# [ФРАГМЕНТ ТЕКСТА]
В том то и дело, я непредставлял о каких бумажках говоришь ты, а я говорил о том, что видел.




> а кто сказал, что это ТА же машина? вполне может быть, что доработали еще одну


Кхе.. ну Я это знаю.. и не одну.. в общем я их все знаю.. и в состоянии отличить даже с такого ракурса..




> ну, уж здесь-то об этом говорить излишне...  :mrgreen: все равно, что написать "кстати, эта машина предназначена для действий ночью" :P


8) Подозреваю, что не все такие умные как ты.. лан, больше не буду давать сопутсвующую инфу..

----------


## sss

> В том то и дело, я непредставлял о каких бумажках говоришь ты, а я говорил о том, что видел.


понял. я говорил о том, что если есть полный доступ, то в последующем лучше писать даже "Ми-8АМТ зав. № ххххх, доработанный по теме хххх", чем "тот Ми-8АМТ, который... ну, помните? -  с двумя ГОЭС" - от последнего попахивает таким дилетантизмом...




> Кхе.. ну Я это знаю.. и не одну.. в общем я их все знаю.. и в состоянии отличить даже с такого ракурса..


завидую. молодец! надеюсь, когда-нить придет время и ты сможешь что-то (или все) рассказать :)




> Подозреваю, что не все такие умные как ты.. лан, больше не буду давать сопутсвующую инфу..


Андрюх, не относись к моим подобным ремаркам всерьез - или настолько всерьез :) если уверен, что будет полезно форумянам - так и делай :)

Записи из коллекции
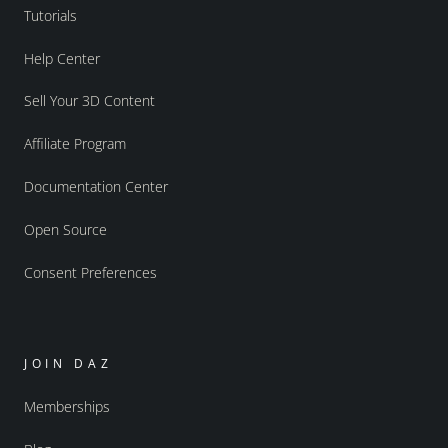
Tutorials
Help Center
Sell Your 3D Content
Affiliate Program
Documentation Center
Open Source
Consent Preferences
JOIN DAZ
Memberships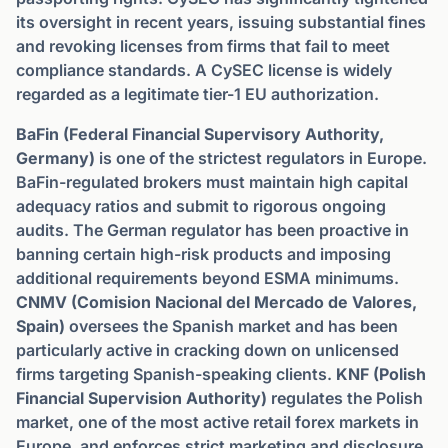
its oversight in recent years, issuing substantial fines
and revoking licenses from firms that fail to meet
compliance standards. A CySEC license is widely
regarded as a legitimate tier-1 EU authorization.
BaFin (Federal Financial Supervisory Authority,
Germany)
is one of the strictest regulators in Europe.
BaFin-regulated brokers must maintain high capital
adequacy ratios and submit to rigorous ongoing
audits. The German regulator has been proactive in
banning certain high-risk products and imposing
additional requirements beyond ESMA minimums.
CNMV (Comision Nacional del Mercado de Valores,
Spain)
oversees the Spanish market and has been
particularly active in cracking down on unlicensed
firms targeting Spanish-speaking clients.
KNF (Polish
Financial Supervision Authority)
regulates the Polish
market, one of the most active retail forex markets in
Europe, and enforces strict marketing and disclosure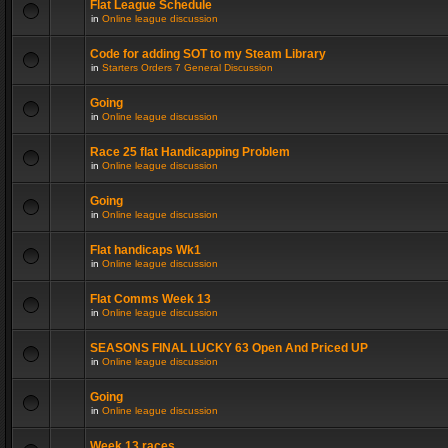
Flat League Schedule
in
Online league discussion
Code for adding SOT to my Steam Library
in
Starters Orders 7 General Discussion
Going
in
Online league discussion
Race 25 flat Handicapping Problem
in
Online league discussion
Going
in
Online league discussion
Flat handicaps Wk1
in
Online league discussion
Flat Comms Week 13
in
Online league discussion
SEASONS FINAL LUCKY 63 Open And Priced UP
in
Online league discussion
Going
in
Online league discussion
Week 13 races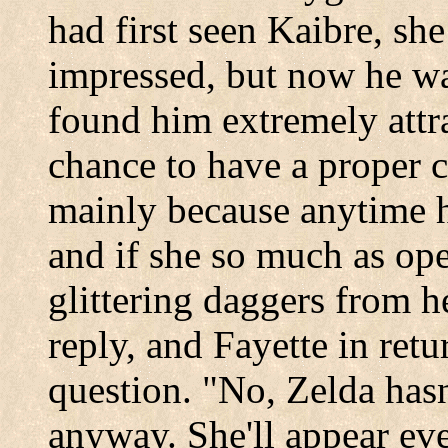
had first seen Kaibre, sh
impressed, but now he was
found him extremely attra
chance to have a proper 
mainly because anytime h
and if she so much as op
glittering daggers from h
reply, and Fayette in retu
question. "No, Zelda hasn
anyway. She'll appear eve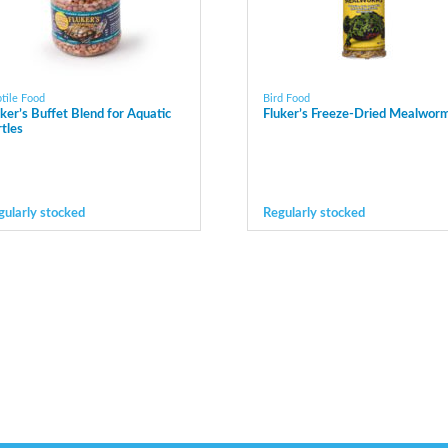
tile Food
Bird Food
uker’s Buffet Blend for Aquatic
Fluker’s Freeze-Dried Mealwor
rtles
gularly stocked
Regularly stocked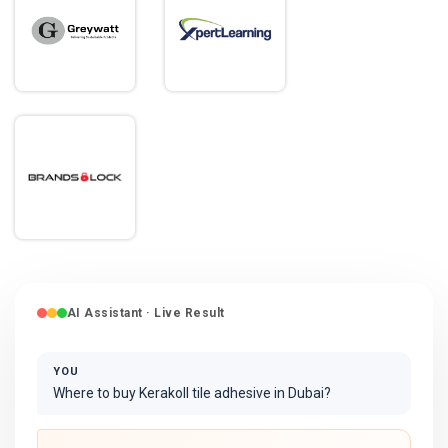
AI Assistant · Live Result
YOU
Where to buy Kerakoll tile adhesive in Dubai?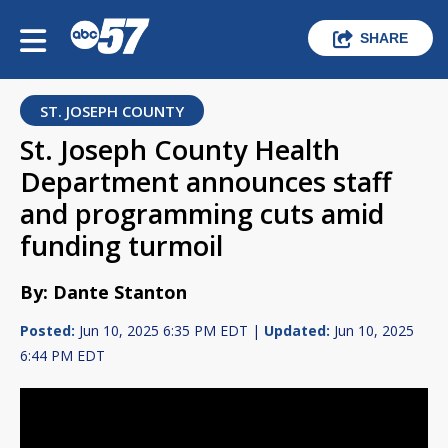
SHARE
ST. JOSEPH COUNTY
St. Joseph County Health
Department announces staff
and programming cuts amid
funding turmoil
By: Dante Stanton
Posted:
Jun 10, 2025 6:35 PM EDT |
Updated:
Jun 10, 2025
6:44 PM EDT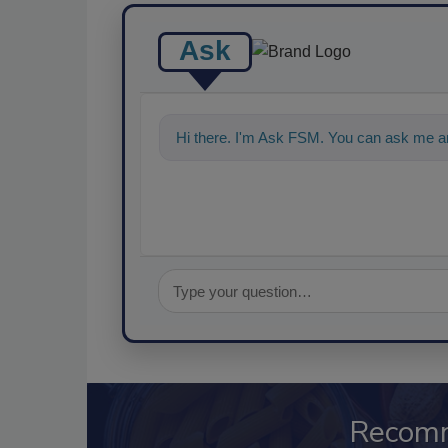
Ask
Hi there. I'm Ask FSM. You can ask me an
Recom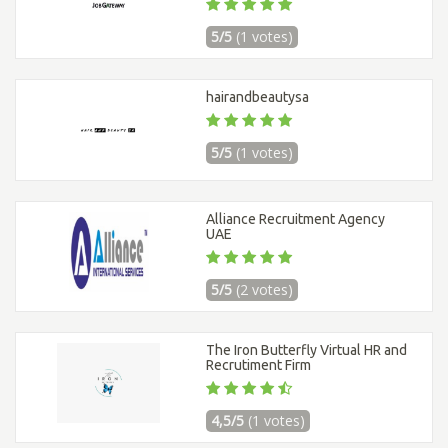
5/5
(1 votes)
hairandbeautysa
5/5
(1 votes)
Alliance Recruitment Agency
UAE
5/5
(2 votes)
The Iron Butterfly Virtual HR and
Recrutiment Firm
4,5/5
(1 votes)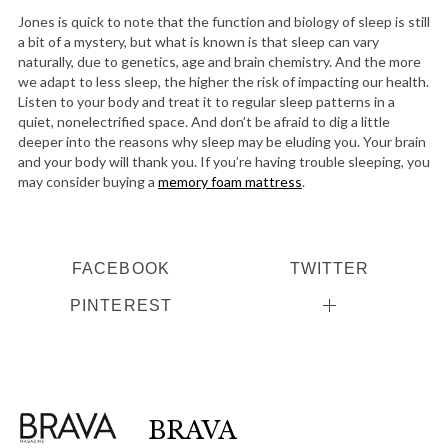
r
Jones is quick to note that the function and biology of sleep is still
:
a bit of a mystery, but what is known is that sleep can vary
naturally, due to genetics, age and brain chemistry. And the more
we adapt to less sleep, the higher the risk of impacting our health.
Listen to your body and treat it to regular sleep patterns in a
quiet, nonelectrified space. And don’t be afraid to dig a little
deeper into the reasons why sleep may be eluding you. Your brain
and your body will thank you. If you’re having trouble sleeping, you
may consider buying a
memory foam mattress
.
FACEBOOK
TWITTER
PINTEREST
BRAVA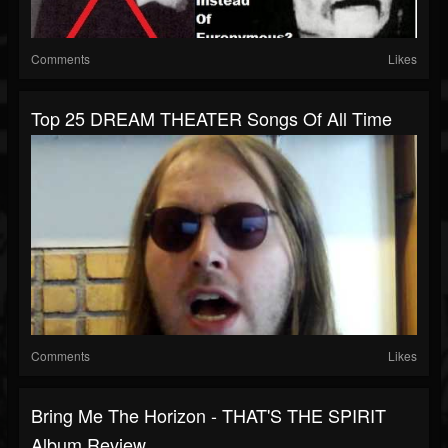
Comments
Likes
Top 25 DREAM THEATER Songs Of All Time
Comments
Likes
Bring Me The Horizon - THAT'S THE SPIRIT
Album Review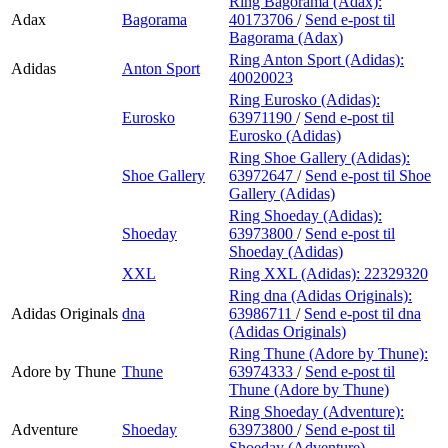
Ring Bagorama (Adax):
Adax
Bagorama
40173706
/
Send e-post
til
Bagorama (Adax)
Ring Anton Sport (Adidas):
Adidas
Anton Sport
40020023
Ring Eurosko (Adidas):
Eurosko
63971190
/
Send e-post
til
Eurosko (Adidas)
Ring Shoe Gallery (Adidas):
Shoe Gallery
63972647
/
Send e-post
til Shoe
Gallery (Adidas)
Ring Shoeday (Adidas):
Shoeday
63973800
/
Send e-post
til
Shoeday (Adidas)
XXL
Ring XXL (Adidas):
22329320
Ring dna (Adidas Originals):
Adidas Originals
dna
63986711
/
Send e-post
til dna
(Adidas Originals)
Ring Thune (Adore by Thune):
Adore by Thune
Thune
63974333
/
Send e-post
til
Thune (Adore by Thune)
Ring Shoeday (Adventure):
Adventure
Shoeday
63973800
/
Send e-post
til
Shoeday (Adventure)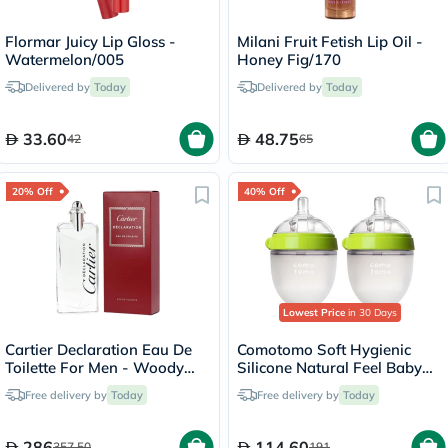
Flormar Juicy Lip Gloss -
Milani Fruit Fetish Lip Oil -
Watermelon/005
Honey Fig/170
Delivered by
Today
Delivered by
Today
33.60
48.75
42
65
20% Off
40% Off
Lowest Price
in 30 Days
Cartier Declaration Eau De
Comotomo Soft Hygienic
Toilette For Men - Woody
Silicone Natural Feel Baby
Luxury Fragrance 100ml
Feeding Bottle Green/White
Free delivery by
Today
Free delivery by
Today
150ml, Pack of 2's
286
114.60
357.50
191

# [ВОПРОСЫ]
**a)** Какую формулировку, согласно форумной переписке, участник sss считает предпочтительной при наличии полного доступа?
**b)** Продолжите форумную переписку, написав следующее сообщение после последнего показанного.
Записи для работы не требуются.

# [ОТВЕТЫ ПО НОМЕРАМ]
**a)** «Ми-8АМТ зав. № ххххх, доработанный по теме хххх».

**b)**
но ведь МА многие читают (надеюсь)

----------


## Вячеслав

В Горелово, на стоянке, толи списанного, то ли ожидающего ремонт, стояли несколько РЭБовских "восьмёрок".

----------


## An-Z

> понял. я говорил о том, что если есть полный доступ, то в последующем лучше писать даже "Ми-8АМТ зав. № ххххх, доработанный по теме хххх", чем "тот Ми-8АМТ, который... ну, помните? -  с двумя ГОЭС" - от последнего попахивает таким дилетантизмом...


Нет никаких полных допусков - ты шо!?? Сильно сомневаюсь в наступлении такого "последующего", а пока корректнее его обзывать Ми-8АМТ регистрационный нумер 19ххх.. не становиться , же, действительно, на путь диалентизьма!? 




> завидую. молодец! надеюсь, когда-нить придет время и ты сможешь что-то (или все) рассказать


Ага, я тоже сильно на это надеюсь...




> Андрюх, не относись к моим подобным ремаркам всерьез..


 :lol: хорошо, не буду больше.. 

2Вячеслав: а фотки есть? В каком они виде?

----------


## sss

завидую первому фото - при жизни иметь вертолет с нанесенным на ВЗПУ твоим именем - круто неимоверно!!!

----------


## Вячеслав

sss  :lol:  :lol:  :lol  на превьюшке это действительно выглядит как именной борт  :D 
Фот гореловских бортов к сожалению нет, и слава богу! меня от туда итак на ментовской машине вывозили :cry: и то только за то что прошел на территорию ни как не огроженную, задать сторожам вопрос есть ли на территории завода памятник... В общем вышло очень глупо и попался очень исполнительный сторож, вцепившийся в меня обеими руками...так что то был мой второй "арест" в прошлом году.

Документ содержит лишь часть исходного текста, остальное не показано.